ENTRIES SHOWN
##########
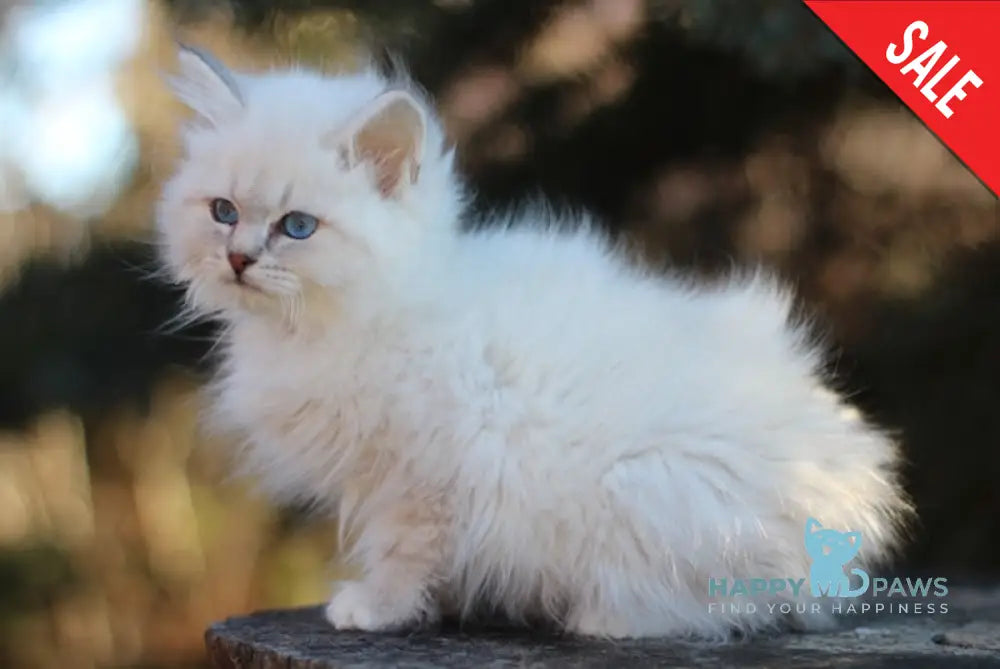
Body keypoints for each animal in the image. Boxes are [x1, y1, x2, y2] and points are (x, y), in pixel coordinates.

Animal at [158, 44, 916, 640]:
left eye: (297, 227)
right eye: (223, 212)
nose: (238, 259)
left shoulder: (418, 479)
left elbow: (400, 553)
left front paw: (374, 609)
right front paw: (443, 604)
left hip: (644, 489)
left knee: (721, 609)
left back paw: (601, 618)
##########
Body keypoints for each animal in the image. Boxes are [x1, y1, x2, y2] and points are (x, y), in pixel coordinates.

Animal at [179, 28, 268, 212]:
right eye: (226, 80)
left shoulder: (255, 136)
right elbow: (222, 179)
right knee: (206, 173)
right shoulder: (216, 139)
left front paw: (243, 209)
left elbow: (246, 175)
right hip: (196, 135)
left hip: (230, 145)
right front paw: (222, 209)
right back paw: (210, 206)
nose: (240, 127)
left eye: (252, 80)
##########
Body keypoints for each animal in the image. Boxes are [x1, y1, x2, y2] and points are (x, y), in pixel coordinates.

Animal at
##########
TASK PROMPT
Would you print exactly, and only, the lines of the data above from the line with "nose: (238, 259)" through the line with "left back paw: (601, 618)", inclusive?

WRITTEN RESPONSE
nose: (238, 259)
left shoulder: (418, 479)
left elbow: (400, 553)
left front paw: (374, 609)
right front paw: (443, 604)
left hip: (644, 489)
left knee: (721, 609)
left back paw: (601, 618)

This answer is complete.